At least five killed in Yemen blast: witness
SANAA (AFP) — At least five people were killed on Saturday in an explosion in central Saada, a town in northwest Yemen at the focus of a Shiite revolt, a witness said
A local official said two people had died, but the witness said at least five were killed in the blast outside Saada's post office.
Rescue services evacuated the casualties as security forces sealed off the area, said the witness who asked not to be named.
Yemen's mountainous Saada province on the border with Saudi Arabia has been the heartland of an on-off uprising launched by Zaidi Shiite rebels in 2004 in which thousands of people have died.
Tribal sources said clashes between troops and rebels have resumed in recent days, with heavy fighting in the region's Marran mountains.
A local official in Saada gave a lower casualty figure for Saturday's blast and said the attack bore the hallmarks of the rebels.
The official, who requested anonymity, told AFP that two civilians were killed and seven others wounded in the blast.
"Preliminary investigations indicate that the explosion resulted from a bomb thrown" by an unidentified person and there authorities were trying to track down the attacker, he said.

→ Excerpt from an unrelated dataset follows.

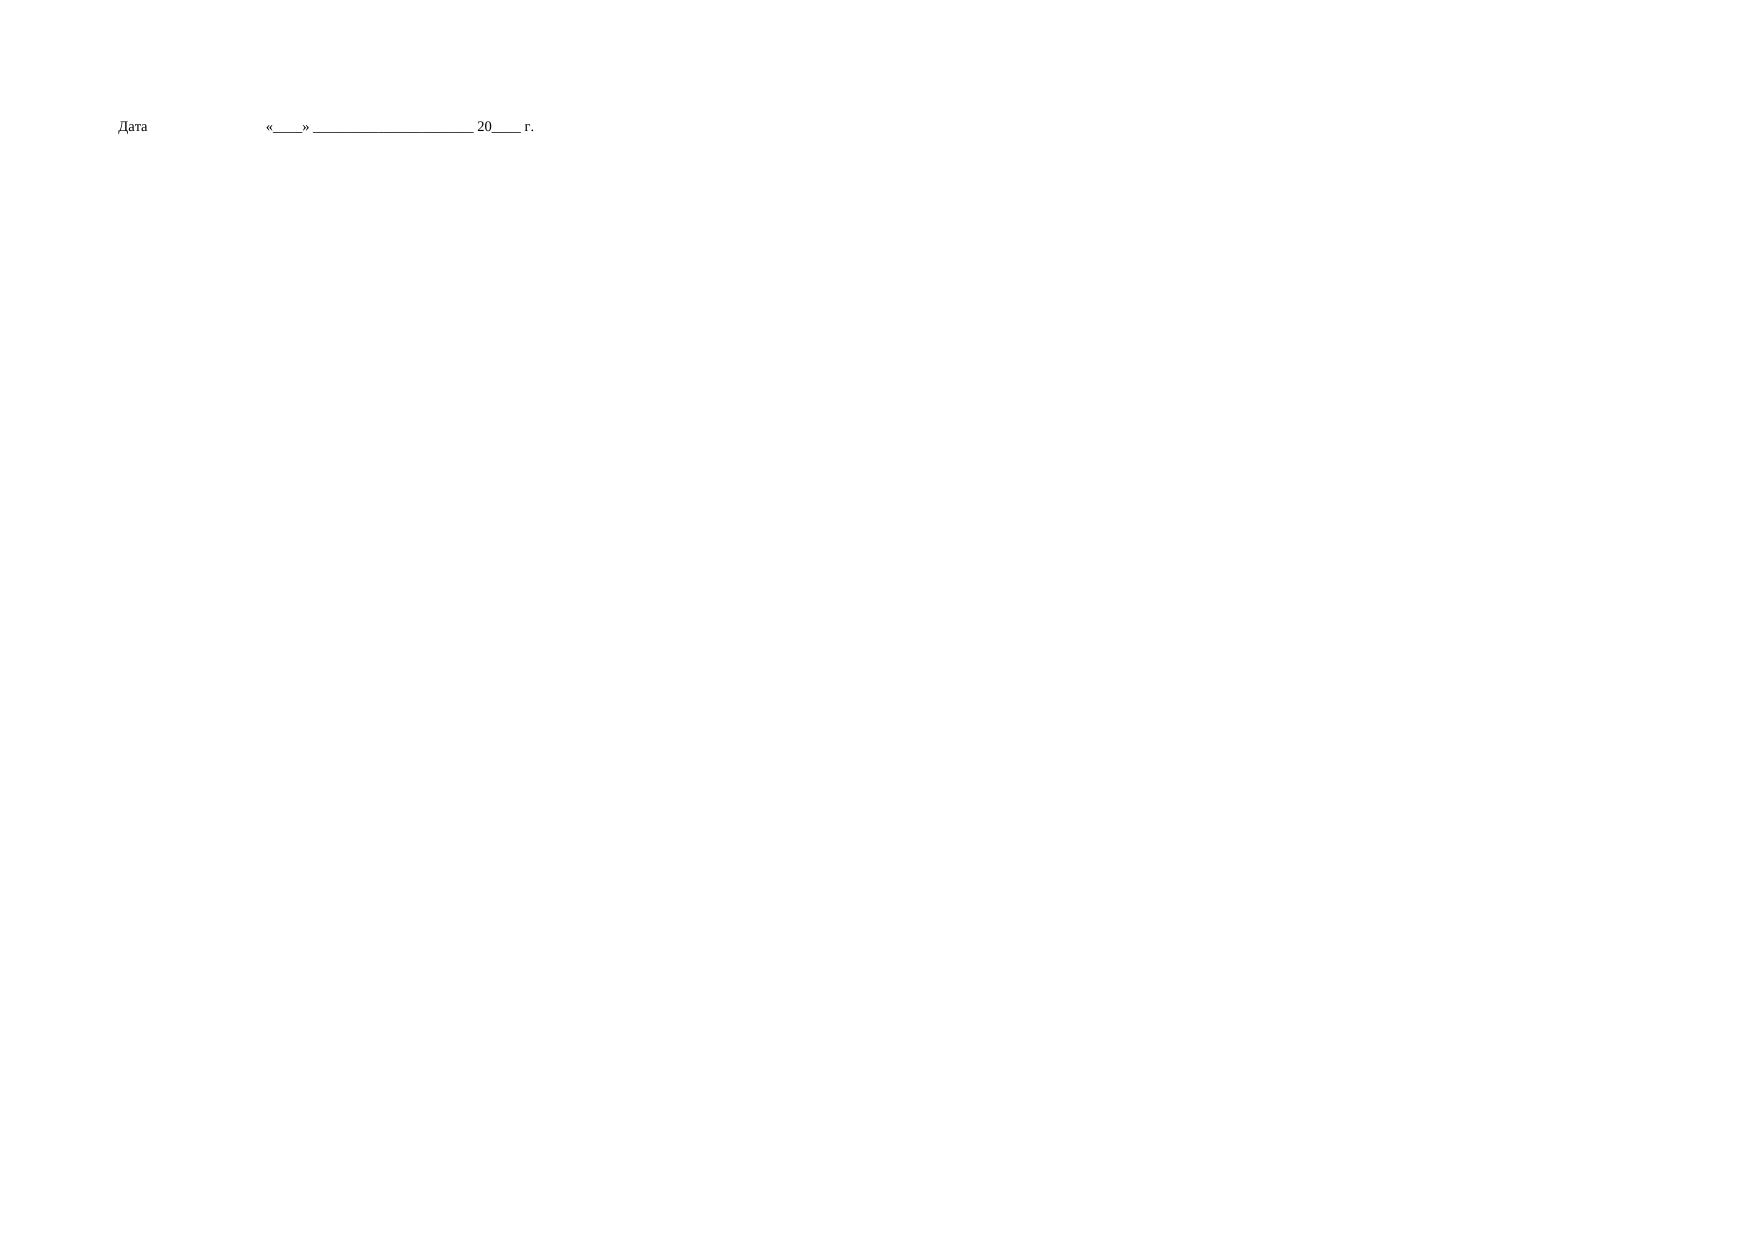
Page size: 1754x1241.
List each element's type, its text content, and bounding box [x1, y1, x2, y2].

text Дата «____» ______________________ 20____ г. [118, 118, 840, 135]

The official said suspicions centred on the rebels, whom authorities had blamed for a May 2 bombing outside a Saada mosque which killed 18 people, mostly soldiers. The rebels denied responsibility.
The rebels are fighting to restore the Zaidi imamate which was overthrown in a 1962 republican coup. An offshoot of Shiite Islam, Zaidis are a minority in the mainly Sunni country but the majority in the northwest.
President Ali Abdullah Saleh is himself a Zaidi but the rebels reject his regime as illegitimate.
The two sides signed a Qatari-brokered peace deal in June, 2007, but there has been repeated wrangling about its implementation. In February they met again in Qatar to revive the deal.
The accord requires the government to release rebel prisoners, dismantle roadblocks and withdraw troops from areas of Saada province in return for rebel disarmament.
Each side accuses the other of reneging on the deal.